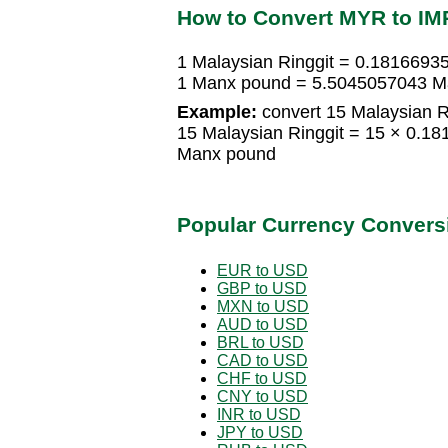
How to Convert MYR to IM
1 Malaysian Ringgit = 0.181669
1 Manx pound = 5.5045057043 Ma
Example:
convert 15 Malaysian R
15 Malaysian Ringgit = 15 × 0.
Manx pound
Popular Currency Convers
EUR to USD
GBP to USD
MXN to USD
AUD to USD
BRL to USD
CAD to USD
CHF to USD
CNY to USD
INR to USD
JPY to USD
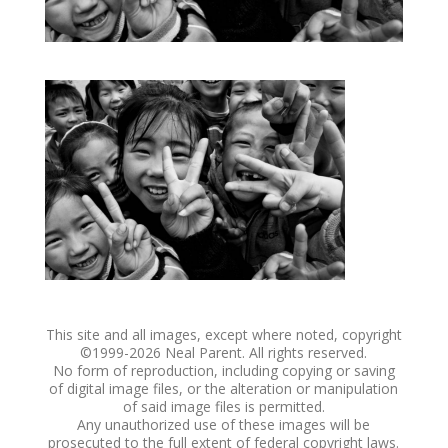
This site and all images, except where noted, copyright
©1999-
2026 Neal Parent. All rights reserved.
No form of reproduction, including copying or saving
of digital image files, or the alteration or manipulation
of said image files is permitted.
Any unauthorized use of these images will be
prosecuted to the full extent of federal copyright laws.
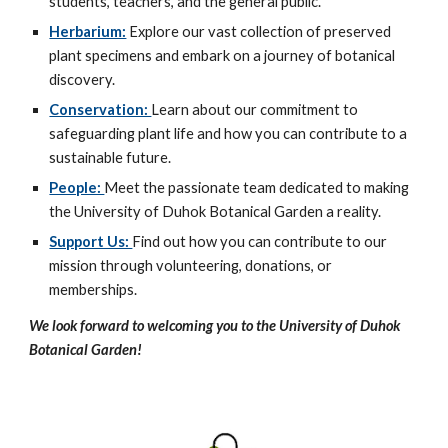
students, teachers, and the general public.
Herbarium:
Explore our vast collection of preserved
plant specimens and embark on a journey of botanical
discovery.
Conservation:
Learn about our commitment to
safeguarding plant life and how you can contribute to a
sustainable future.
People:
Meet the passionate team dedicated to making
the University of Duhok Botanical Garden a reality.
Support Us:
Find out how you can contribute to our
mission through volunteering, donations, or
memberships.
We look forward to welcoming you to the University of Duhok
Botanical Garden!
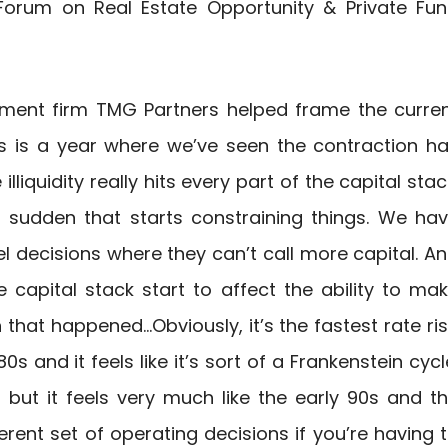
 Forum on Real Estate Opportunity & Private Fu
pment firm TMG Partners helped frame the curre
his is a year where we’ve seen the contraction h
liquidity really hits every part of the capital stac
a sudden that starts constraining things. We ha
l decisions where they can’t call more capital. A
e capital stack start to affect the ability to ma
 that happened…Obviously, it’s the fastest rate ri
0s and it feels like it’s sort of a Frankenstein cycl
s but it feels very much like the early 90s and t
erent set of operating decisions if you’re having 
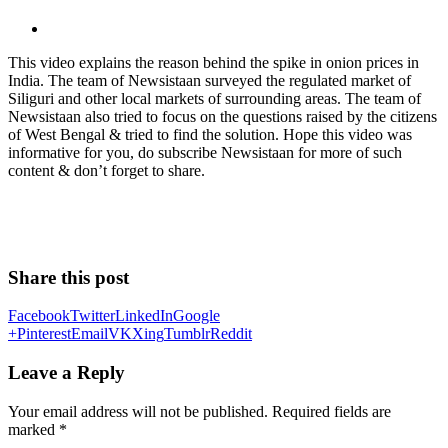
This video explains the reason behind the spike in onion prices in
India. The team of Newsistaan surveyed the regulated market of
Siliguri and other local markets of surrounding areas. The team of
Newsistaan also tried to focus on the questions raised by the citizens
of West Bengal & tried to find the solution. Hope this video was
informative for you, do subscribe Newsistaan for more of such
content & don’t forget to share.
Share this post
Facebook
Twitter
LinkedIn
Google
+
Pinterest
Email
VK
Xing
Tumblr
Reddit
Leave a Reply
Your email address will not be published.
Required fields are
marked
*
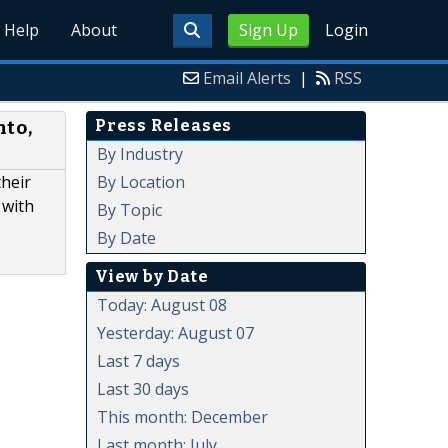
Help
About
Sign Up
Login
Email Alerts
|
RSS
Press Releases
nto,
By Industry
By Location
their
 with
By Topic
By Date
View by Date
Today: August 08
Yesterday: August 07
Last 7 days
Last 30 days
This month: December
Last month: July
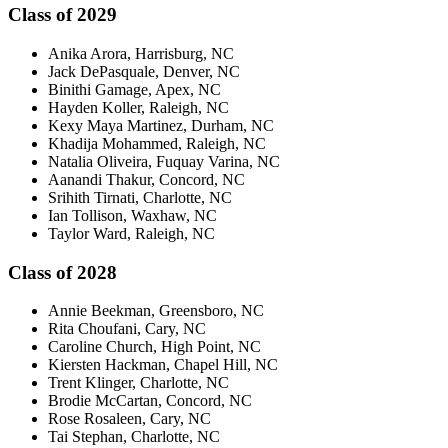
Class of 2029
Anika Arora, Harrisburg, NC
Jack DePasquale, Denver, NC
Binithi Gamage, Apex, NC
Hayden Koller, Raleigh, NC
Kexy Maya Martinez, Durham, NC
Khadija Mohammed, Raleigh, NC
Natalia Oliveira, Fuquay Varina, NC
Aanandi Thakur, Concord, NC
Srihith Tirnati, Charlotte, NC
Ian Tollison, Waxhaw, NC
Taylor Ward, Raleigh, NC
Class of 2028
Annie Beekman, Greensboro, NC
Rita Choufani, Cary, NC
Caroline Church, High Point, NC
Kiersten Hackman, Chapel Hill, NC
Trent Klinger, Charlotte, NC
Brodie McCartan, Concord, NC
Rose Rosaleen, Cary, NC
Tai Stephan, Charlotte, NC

────────────────────

What this task involves: Could you copy out the text read from every one of the rows above, word for word, leaving the pictures out of your answer?

Result below:
How to Convert MYR to IM
1 Malaysian Ringgit = 0.181669
1 Manx pound = 5.5045057043 Ma
Example:
convert 15 Malaysian R
15 Malaysian Ringgit = 15 × 0.
Manx pound
Popular Currency Convers
EUR to USD
GBP to USD
MXN to USD
AUD to USD
BRL to USD
CAD to USD
CHF to USD
CNY to USD
INR to USD
JPY to USD
This site and all images, except where noted, copyright
©1999-
2026 Neal Parent. All rights reserved.
No form of reproduction, including copying or saving
of digital image files, or the alteration or manipulation
of said image files is permitted.
Any unauthorized use of these images will be
prosecuted to the full extent of federal copyright laws.
students, teachers, and the general public.
Herbarium:
Explore our vast collection of preserved
plant specimens and embark on a journey of botanical
discovery.
Conservation:
Learn about our commitment to
safeguarding plant life and how you can contribute to a
sustainable future.
People:
Meet the passionate team dedicated to making
the University of Duhok Botanical Garden a reality.
Support Us:
Find out how you can contribute to our
mission through volunteering, donations, or
memberships.
We look forward to welcoming you to the University of Duhok
Botanical Garden!
 Forum on Real Estate Opportunity & Private Fu
pment firm TMG Partners helped frame the curre
his is a year where we’ve seen the contraction h
liquidity really hits every part of the capital stac
a sudden that starts constraining things. We ha
l decisions where they can’t call more capital. A
e capital stack start to affect the ability to ma
 that happened…Obviously, it’s the fastest rate ri
0s and it feels like it’s sort of a Frankenstein cycl
s but it feels very much like the early 90s and t
erent set of operating decisions if you’re having 
This video explains the reason behind the spike in onion prices in
India. The team of Newsistaan surveyed the regulated market of
Siliguri and other local markets of surrounding areas. The team of
Newsistaan also tried to focus on the questions raised by the citizens
of West Bengal & tried to find the solution. Hope this video was
informative for you, do subscribe Newsistaan for more of such
content & don’t forget to share.
Share this post
Facebook
Twitter
LinkedIn
Google
+
Pinterest
Email
VK
Xing
Tumblr
Reddit
Leave a Reply
Your email address will not be published.
Required fields are
marked
*
Help
About
Sign Up
Login
Email Alerts
|
RSS
Press Releases
nto,
By Industry
By Location
their
 with
By Topic
By Date
View by Date
Today: August 08
Yesterday: August 07
Last 7 days
Last 30 days
This month: December
Last month: July
Class of 2029
Anika Arora, Harrisburg, NC
Jack DePasquale, Denver, NC
Binithi Gamage, Apex, NC
Hayden Koller, Raleigh, NC
Kexy Maya Martinez, Durham, NC
Khadija Mohammed, Raleigh, NC
Natalia Oliveira, Fuquay Varina, NC
Aanandi Thakur, Concord, NC
Srihith Tirnati, Charlotte, NC
Ian Tollison, Waxhaw, NC
Taylor Ward, Raleigh, NC
Class of 2028
Annie Beekman, Greensboro, NC
Rita Choufani, Cary, NC
Caroline Church, High Point, NC
Kiersten Hackman, Chapel Hill, NC
Trent Klinger, Charlotte, NC
Brodie McCartan, Concord, NC
Rose Rosaleen, Cary, NC
Tai Stephan, Charlotte, NC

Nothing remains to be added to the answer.